Preparan drenajes ante lluvias, pero ¿y la raíz del problema?
Limpiar canales no basta si no cambian las prioridades
Equipos de mantenimiento trabajan a destajo limpiando canales y drenajes en todo el país para enfrentar la próxima temporada de lluvias. En regiones como Aragua, Cojedes, Los Teques y Cumaná, las cuadrillas retiran sedimentos y maleza para evitar anegaciones. Hasta ahí parece una respuesta rápida y necesaria.

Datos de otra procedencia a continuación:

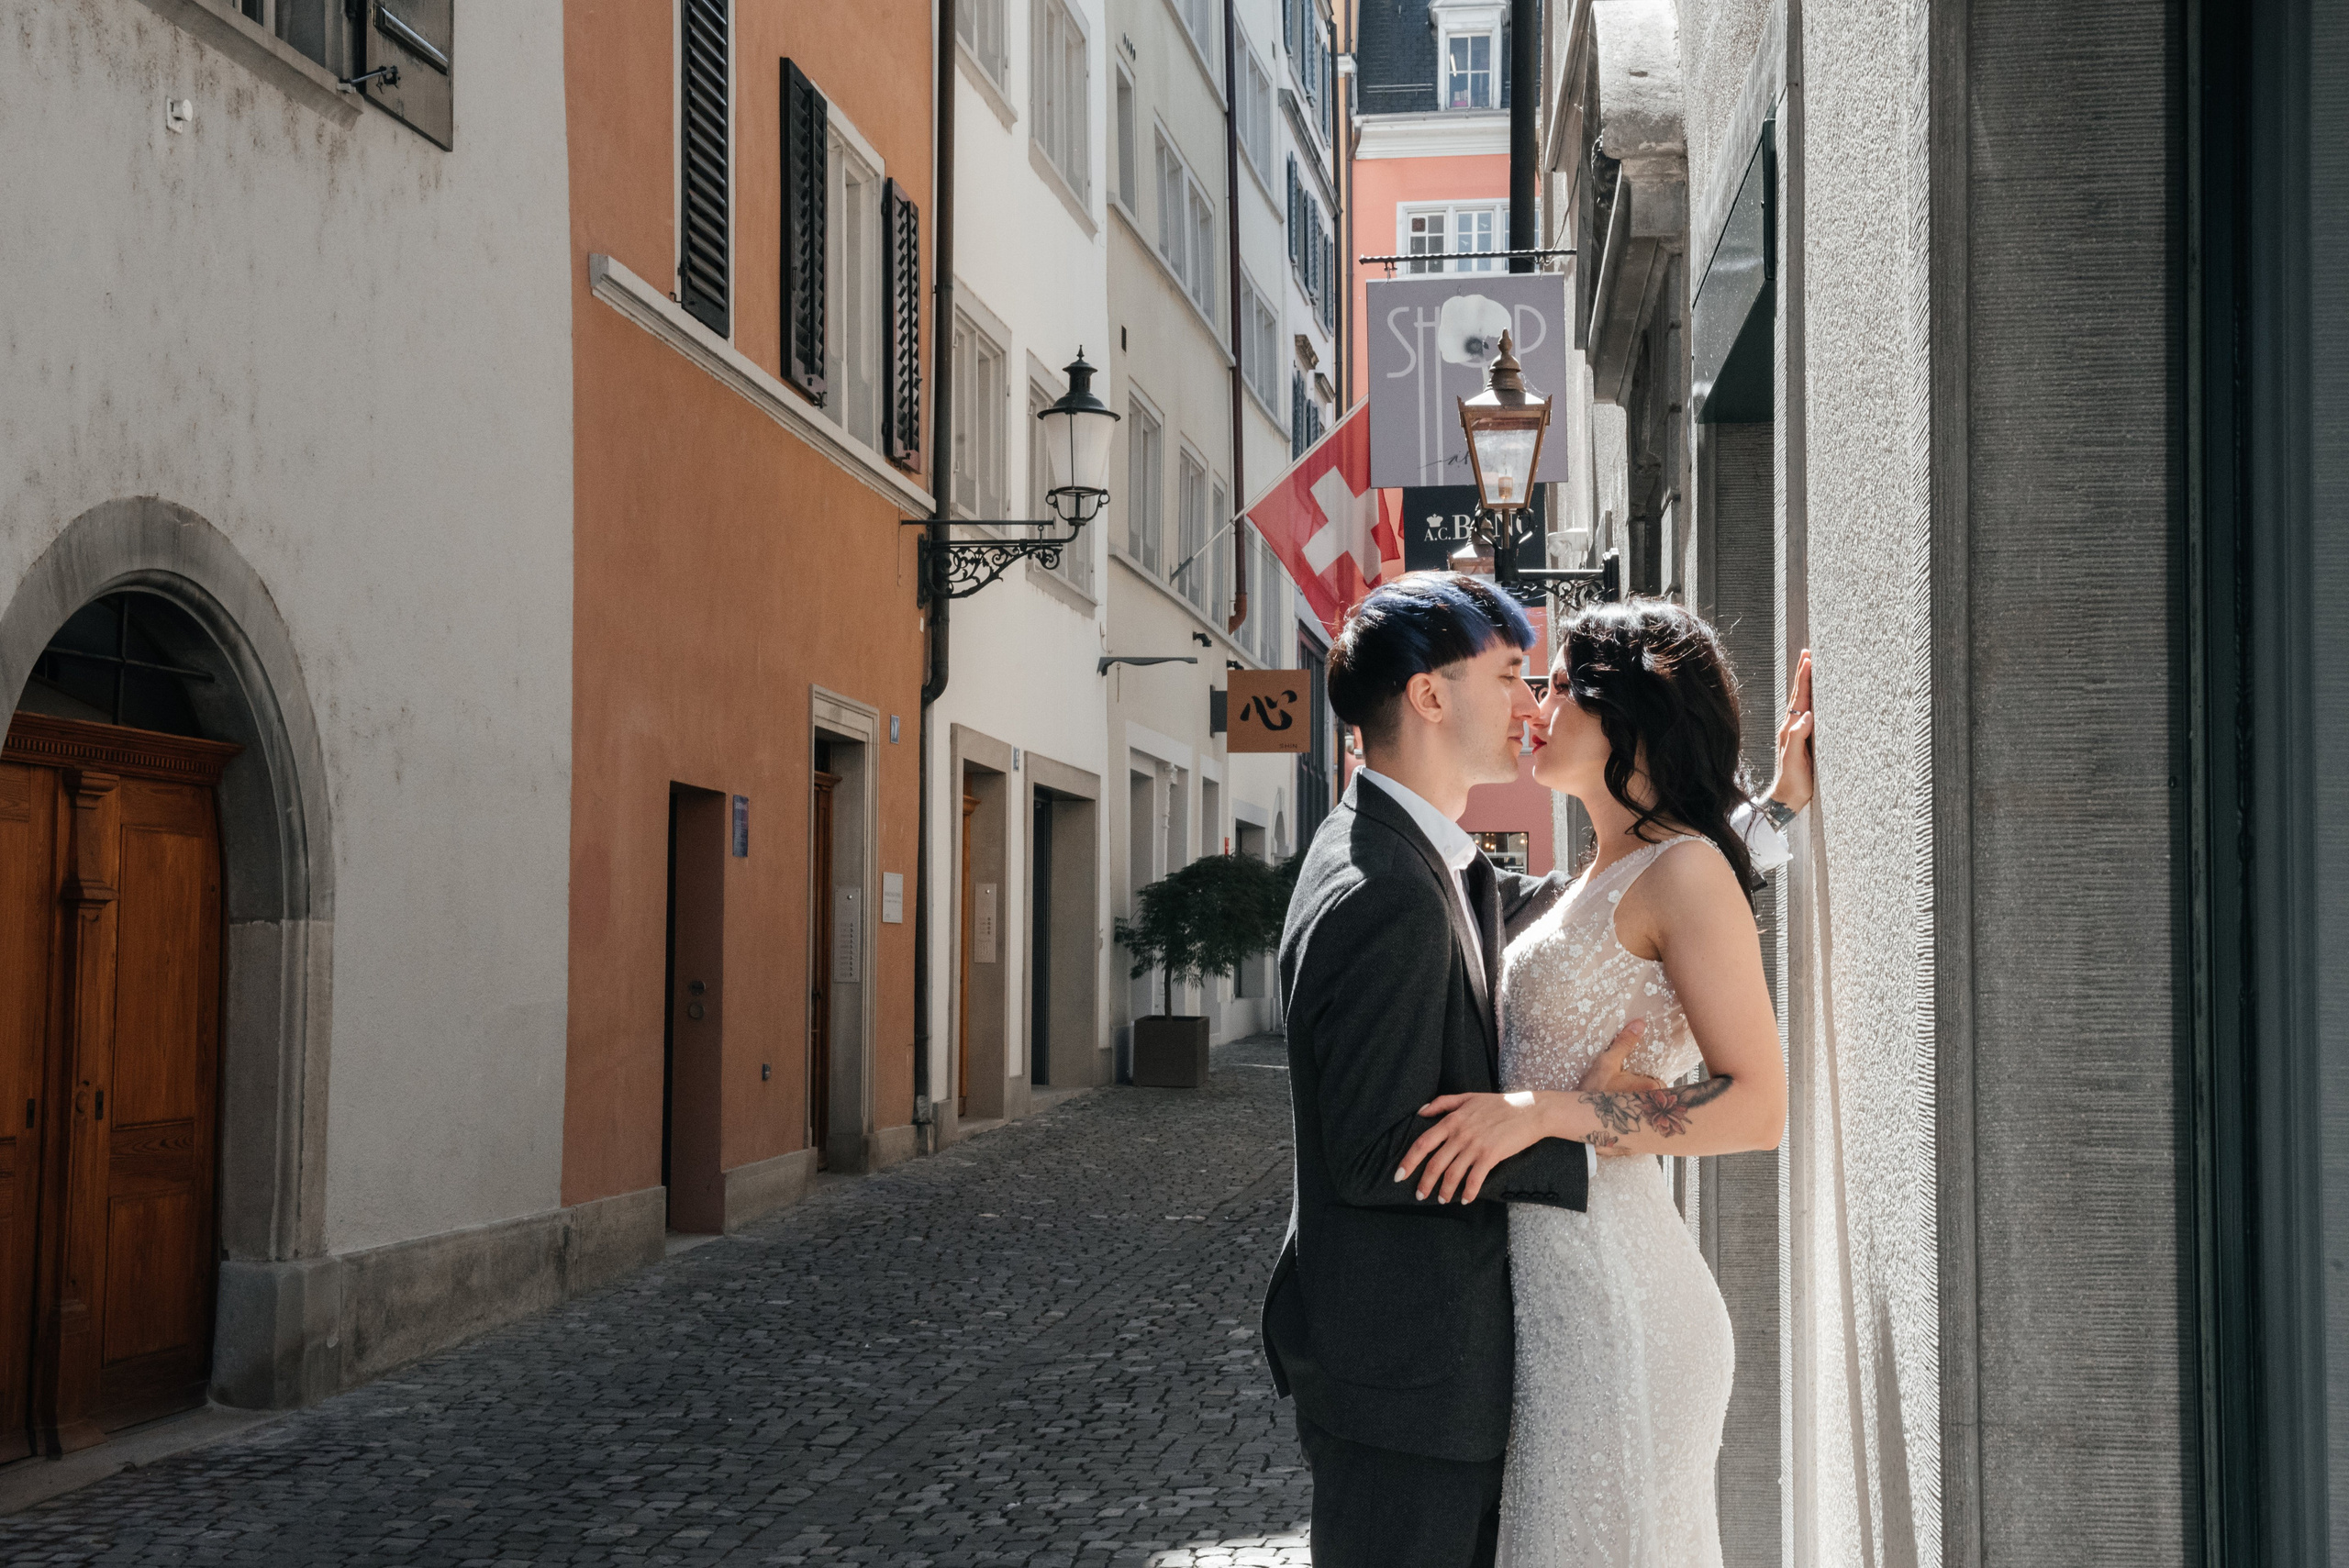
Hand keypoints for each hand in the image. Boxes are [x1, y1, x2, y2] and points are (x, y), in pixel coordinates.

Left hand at [1395, 1089, 1553, 1204]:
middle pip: (1435, 1163)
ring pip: (1453, 1174)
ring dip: (1445, 1191)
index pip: (1423, 1143)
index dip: (1409, 1160)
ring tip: (1442, 1200)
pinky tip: (1466, 1200)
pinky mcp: (1491, 1155)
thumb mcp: (1467, 1097)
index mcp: (1452, 1120)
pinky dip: (1468, 1192)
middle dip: (1424, 1183)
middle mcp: (1460, 1134)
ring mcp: (1475, 1146)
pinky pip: (1475, 1179)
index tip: (1399, 1174)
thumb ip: (1442, 1103)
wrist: (1529, 1110)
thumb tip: (1420, 1112)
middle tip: (1419, 1195)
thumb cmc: (1499, 1104)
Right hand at [1578, 1018, 1661, 1156]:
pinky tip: (1620, 1128)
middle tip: (1622, 1098)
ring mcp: (1642, 1130)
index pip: (1660, 1085)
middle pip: (1657, 1104)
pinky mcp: (1633, 1145)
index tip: (1630, 1084)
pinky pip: (1641, 1137)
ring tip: (1620, 1112)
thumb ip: (1625, 1042)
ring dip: (1640, 1116)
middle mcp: (1650, 1112)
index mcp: (1649, 1091)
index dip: (1645, 1083)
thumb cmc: (1590, 1091)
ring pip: (1649, 1120)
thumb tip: (1640, 1023)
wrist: (1571, 1119)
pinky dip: (1634, 1134)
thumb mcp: (1606, 1063)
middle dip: (1645, 1101)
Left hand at [1765, 650, 1814, 810]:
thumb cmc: (1793, 780)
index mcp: (1791, 728)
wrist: (1789, 797)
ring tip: (1812, 667)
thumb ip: (1798, 737)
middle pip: (1800, 694)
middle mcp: (1793, 726)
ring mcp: (1798, 732)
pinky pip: (1810, 714)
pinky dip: (1814, 700)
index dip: (1804, 677)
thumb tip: (1807, 715)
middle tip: (1809, 653)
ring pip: (1804, 702)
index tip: (1808, 659)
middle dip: (1804, 673)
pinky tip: (1818, 698)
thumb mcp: (1795, 759)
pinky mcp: (1805, 740)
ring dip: (1808, 684)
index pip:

Pero, ¿qué hay detrás de estas medidas temporales?
Los trabajos no son nuevos, ni tampoco la amenaza de inundaciones que afecta a estas comunidades cada año. La limpieza previa a la temporada de lluvias no resuelve problemas estructurales: la negligencia en mantenimiento constante, infraestructura deficiente y la falta de un plan integral para el manejo del agua.
En Aragua, por ejemplo, se interviene el canal a lo largo de la carretera Santa Cruz-Cagua, pero mientras los sedimentos se retiran solo antes de la lluvia, los desechos vuelven a acumularse rápido. En Cojedes, 12 canales han sido limpiados desde marzo, pero no hay garantía de que esta acción se sostenga. En Los Teques, cuadrillas enfrentan obstáculos históricos, como el monte que obstruye el paso del agua.
¿Qué significa esto para la seguridad y economía local?
- La falta de mantenimiento constante mantiene vulnerables las vías y barrios, exponiendo a pérdidas económicas y riesgos para la integridad física.
- Las emergencias recurrentes por lluvias deterioran la infraestructura dañando las inversiones locales.
- La ausencia de coordinación eficiente entre autoridades y sociedad impide soluciones duraderas.
Estas acciones preventivas no deberían ser la excepción, ni la única respuesta. La tensión real está en la deficiencia institucional que obliga a reaccionar frente a cada crisis en vez de anticiparla con políticas claras y sostenibles.
¿Y mañana?
Si no se aborda el impacto conjunto de la negligencia en mantenimiento, la sobrecarga del sistema urbano y la falta de colaboración ciudadana en el cuidado de los canales, las lluvias seguirán provocando el mismo desastre año tras año. La pregunta es si las autoridades están dispuestas a salir del ciclo reactivo y enfrentar de verdad los riesgos.